### Challenge A
According to the passage on Windows Live, when was the brand phased out?

### Quoted text
********************
Windows Live is a discontinued brand name for a set of web services and software products developed by Microsoft as part of its software-as-a-service platform. Chief components under the brand name included web services (all of which were exposed through corresponding web applications), several computer programs that interact with the services, and specialized web services for mobile devices.

According to Microsoft, Windows Live "is a way to extend the Windows user experience". As such, Windows Vista's welcome screen provides a link to download Windows Live Messenger or to subscribe to Windows Live OneCare. Also, Windows Mail, Windows Photo Gallery and Windows Movie Maker were not offered with Windows 7 and became an exclusive part of Windows Live. Microsoft announced that Windows 8 would see Windows Live apps included right out-of-the-box, and would include built-in synchronization technologies powered by OneDrive (then SkyDrive). The Windows Live brand was phased out during August 2012, when Microsoft released Windows 8 to manufacturing. Active Windows Live services remained active but were gradually renamed. The "live.com" domain, however, continues to be used in the URLs for Outlook and OneDrive.
********************
### Data section
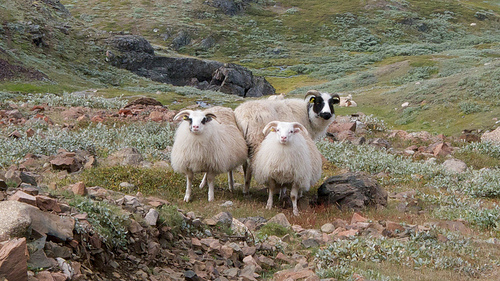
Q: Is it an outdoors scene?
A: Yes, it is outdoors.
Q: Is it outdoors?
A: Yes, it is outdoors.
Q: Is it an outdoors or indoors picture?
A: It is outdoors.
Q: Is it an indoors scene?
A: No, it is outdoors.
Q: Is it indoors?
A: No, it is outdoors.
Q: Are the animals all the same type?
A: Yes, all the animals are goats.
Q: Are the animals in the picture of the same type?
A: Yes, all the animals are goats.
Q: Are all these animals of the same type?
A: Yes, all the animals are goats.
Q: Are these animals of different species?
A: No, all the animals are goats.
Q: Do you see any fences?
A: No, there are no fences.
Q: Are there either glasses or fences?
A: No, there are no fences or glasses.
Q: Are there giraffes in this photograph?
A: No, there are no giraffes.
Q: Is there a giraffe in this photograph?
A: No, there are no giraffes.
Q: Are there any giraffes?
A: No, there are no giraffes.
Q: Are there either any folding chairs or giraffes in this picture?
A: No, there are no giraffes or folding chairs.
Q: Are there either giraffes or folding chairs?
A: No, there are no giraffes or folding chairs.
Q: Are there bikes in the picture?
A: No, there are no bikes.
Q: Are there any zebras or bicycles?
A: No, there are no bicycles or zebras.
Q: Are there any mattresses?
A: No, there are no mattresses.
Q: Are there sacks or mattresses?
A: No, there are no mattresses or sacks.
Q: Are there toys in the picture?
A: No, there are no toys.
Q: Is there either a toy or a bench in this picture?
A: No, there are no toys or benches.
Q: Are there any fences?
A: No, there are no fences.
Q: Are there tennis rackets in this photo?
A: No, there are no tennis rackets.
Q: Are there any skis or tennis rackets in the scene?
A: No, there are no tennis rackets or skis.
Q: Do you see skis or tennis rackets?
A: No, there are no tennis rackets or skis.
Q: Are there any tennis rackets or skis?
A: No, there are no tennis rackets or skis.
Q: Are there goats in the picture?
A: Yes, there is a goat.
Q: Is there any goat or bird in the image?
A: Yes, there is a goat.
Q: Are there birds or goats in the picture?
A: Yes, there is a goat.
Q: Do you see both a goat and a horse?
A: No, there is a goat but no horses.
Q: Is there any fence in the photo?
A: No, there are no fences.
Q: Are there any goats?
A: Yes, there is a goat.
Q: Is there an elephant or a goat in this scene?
********************
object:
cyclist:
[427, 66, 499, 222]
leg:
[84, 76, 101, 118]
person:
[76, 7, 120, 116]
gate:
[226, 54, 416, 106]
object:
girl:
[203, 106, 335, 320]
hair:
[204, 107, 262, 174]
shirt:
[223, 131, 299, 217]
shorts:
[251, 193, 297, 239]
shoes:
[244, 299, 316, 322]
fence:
********************
### Challenge B
Copy out the records word for word, everything from the line containing "Q: Are there bikes in the picture?" down to the line containing "Q: Is there an elephant", both of those lines included.

### Expected output A
During August 2012, when Microsoft released Windows 8 to manufacturing.

### Expected output B
Q: Are there bikes in the picture?
A: No, there are no bikes.
Q: Are there any zebras or bicycles?
A: No, there are no bicycles or zebras.
Q: Are there any mattresses?
A: No, there are no mattresses.
Q: Are there sacks or mattresses?
A: No, there are no mattresses or sacks.
Q: Are there toys in the picture?
A: No, there are no toys.
Q: Is there either a toy or a bench in this picture?
A: No, there are no toys or benches.
Q: Are there any fences?
A: No, there are no fences.
Q: Are there tennis rackets in this photo?
A: No, there are no tennis rackets.
Q: Are there any skis or tennis rackets in the scene?
A: No, there are no tennis rackets or skis.
Q: Do you see skis or tennis rackets?
A: No, there are no tennis rackets or skis.
Q: Are there any tennis rackets or skis?
A: No, there are no tennis rackets or skis.
Q: Are there goats in the picture?
A: Yes, there is a goat.
Q: Is there any goat or bird in the image?
A: Yes, there is a goat.
Q: Are there birds or goats in the picture?
A: Yes, there is a goat.
Q: Do you see both a goat and a horse?
A: No, there is a goat but no horses.
Q: Is there any fence in the photo?
A: No, there are no fences.
Q: Are there any goats?
A: Yes, there is a goat.
Q: Is there an elephant or a goat in this scene?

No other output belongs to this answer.